A Recipe to Convert Existing Models Into Fine-Tuned BitNet
The Weekly Salt #92
This week, we review:
⭐QueST: Incentivizing LLMs to Generate Difficult Problems
BitNet Distillation
LLMs Can Get “Brain Rot”!
⭐QueST: Incentivizing LLMs to Generate Difficult Problems
QueST tackles a familiar bottleneck: we don’t have enough truly hard coding problems to keep training reasoning-heavy models moving. Instead of mining or lightly mutating old tasks, the authors train a generator that’s explicitly rewarded for producing problems that are hard for strong solvers, and then use those problems to teach smaller models.
First, difficulty-aware graph sampling searches over structured templates, so the generator spends time where tough instances are likely. Second, difficulty-aware rejection fine-tuning feeds back a signal that prefers problems that models actually struggle with, pushing the generator toward higher-yield regions of the space. Together, the generator becomes a specialist in hard problem creation rather than a general instruction writer.
They then put the data to work in two common pipelines. In distillation, QueST problems are paired with long teacher rationales to train smaller students. In reinforcement learning, the same problems drive updates directly toward better reasoning. In both cases, the claim is that QueST’s “hard on purpose” problems produce larger downstream gains than problems sourced from a general model like GPT-4o.
Numbers worth noting: fine-tuning Qwen3-8B-base on 100k QueST problems beats the vanilla model on LiveCodeBench.
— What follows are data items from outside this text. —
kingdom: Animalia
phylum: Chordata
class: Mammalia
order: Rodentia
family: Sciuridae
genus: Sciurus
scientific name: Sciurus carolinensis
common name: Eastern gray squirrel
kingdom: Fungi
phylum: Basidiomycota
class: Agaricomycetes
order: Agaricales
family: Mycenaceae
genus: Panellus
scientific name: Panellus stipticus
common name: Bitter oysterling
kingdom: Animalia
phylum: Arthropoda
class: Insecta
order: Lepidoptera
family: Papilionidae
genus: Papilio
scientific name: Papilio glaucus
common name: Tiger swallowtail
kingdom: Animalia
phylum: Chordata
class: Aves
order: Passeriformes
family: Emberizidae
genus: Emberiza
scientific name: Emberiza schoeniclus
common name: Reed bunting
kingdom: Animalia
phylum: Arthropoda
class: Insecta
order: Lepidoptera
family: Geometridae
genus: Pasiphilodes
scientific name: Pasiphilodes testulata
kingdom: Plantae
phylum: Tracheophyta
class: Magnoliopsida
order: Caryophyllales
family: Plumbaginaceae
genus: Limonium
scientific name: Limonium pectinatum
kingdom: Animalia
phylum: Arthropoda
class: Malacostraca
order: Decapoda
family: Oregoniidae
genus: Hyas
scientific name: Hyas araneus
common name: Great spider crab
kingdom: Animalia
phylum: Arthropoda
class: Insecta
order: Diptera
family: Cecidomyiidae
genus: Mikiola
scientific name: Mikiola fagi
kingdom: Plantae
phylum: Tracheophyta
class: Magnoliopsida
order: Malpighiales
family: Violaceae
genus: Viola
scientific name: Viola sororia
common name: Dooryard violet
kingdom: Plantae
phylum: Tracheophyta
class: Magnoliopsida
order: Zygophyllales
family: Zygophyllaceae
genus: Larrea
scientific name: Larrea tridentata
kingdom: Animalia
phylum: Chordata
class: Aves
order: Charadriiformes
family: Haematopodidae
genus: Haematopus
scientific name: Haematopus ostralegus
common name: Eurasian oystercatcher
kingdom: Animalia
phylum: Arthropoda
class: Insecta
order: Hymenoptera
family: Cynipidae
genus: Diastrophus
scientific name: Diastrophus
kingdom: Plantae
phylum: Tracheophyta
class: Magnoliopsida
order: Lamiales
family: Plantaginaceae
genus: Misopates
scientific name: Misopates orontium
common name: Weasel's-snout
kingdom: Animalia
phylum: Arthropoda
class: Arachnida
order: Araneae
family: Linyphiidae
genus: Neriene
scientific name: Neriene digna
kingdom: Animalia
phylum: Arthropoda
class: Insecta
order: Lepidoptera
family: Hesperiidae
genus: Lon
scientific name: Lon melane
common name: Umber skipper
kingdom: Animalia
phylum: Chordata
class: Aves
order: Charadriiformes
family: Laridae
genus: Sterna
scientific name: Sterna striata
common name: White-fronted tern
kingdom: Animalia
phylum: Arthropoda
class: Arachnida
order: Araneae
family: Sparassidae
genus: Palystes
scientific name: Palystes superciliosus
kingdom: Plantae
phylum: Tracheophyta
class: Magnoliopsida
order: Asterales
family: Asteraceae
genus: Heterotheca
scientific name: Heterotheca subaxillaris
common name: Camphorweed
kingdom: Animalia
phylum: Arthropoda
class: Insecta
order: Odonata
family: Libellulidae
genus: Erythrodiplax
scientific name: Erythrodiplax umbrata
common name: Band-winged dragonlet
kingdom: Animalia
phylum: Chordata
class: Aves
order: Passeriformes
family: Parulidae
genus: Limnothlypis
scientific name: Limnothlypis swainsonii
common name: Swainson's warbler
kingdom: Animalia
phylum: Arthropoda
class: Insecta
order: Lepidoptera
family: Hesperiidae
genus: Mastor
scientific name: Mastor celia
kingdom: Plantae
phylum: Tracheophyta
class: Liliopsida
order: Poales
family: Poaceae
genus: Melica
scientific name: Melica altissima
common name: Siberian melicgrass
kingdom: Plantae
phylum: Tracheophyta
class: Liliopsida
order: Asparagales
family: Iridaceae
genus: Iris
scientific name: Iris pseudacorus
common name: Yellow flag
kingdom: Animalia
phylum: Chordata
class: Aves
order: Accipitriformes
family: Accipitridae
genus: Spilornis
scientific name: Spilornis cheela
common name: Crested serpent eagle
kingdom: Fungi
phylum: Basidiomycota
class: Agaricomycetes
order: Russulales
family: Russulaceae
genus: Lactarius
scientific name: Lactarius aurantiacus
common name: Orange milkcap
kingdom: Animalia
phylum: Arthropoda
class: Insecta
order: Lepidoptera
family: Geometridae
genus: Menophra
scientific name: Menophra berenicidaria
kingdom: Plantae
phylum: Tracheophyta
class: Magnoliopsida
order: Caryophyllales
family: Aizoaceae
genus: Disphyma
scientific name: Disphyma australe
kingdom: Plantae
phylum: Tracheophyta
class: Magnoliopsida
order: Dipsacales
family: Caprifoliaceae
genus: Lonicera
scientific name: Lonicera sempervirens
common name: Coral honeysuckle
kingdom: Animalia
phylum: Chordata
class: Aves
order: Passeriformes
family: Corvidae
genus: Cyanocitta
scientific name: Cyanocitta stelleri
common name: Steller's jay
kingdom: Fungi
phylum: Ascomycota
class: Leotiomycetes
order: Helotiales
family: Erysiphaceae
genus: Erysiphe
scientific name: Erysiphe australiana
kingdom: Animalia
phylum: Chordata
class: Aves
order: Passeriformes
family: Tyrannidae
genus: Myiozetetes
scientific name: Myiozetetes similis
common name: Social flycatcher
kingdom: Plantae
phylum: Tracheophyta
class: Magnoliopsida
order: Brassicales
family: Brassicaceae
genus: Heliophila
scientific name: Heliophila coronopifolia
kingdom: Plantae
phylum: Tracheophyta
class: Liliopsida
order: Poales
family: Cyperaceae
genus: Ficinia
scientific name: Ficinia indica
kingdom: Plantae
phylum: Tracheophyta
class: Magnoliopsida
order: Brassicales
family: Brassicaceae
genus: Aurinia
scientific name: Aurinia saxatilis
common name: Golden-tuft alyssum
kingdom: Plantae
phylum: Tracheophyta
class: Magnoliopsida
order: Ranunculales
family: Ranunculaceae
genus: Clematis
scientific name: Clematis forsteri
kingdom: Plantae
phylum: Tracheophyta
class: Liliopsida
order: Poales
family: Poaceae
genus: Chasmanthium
Adding ~112k more examples, 28k human problems plus multiple synthetic solutions, yields an 8B student that reportedly matches a far larger DeepSeek-R1-671B on the same benchmark.
BitDistill is about turning ready FP16 backbones into ternary 1.58-bit models that keep task accuracy while cutting memory and boosting CPU throughput. I explained BitNet in this article (The Kaitchup):
Direct FP16 to 1.58-bit fine-tunes struggle and the gap widens with scale. BitDistill reframes the path so you do not need to pre-train a BitNet from scratch to get usable downstream models.
First, add SubLN before the MHSA and FFN output projections to stabilize activations where ternary projections are touchy.
Second, run a short continue-pretrain on a small corpus to improve weight distributions toward a BitNet-friendly shape.
Third, fine-tune on the task with two signals at once. Use standard logits distillation and an attention-relation loss from MiniLM, applied to a single late layer rather than all layers. That choice consistently helps the ternary student optimize.
Compared to naive 1.58-bit fine-tuning, BitDistill closes the accuracy gap to FP16 across 0.6B, 1.7B, and 4B settings on classification and summarization while keeping the system wins that make BitNet attractive. On CPU with 16 threads, they report about 2.65x tokens per second and roughly 10x lower memory than FP16.
If you keep pretraining on junk web text, do LLMs get worse in ways that matter?
The authors build two controlled Twitter datasets that isolate what they call junk along two axes.
M1 captures engagement patterns with short and highly popular posts. M2 targets semantic low quality like sensational phrasing (quite common on Twitter/X…). They match token count and training steps against a control set. The result is a causal story rather than a loose correlation. Models continually exposed to the junk sets show lasting drops in reasoning, long context retrieval, and safety.
Chains of thought get truncated or never start. Error forensics on ARC show most failures fall into no thinking, no plan, or skipped steps, rather than subtle logic slips. That makes the decline visible in the transcript and not only in the score. The popularity signal in M1 comes out as the sharper toxin for reasoning, while extreme brevity hits long context tracking. This split matters because it says length and popularity drive different kinds of damage.
As the junk share goes from zero to full, ARC Challenge with chain of thought drops from the high seventies to the high fifties (that’s very low for ARC). RULER long context tasks show similar falls, with multi key retrieval hurt the most.
Mitigation is only partly effective. The team tries reflective prompting and it helps only when a stronger external model supplies the critique. They also scale instruction tuning and a clean continue pretrain. Scores recover a chunk yet never fully return to baseline, even when the post hoc tuning uses far more tokens than the junk exposure. The paper reads this as representational drift rather than a formatting issue. If true, routine “cognitive health checks” during deployment stop being optional.
Interestingly, they also found that junk exposure shifts model personality traits. Under M1, the model tilts upward on psychopathy and narcissism while agreeableness drops. The same trend is weaker or mixed for M2. I would not over index on these trait labels, but the direction aligns with the safety results and with the idea that low friction engagement content rewards fast takes over careful reasoning. The safer read is that engagement driven corpora are not neutral. They pull models toward shortcuts that later show up as refusals, jailbreak risk, and sloppy plans.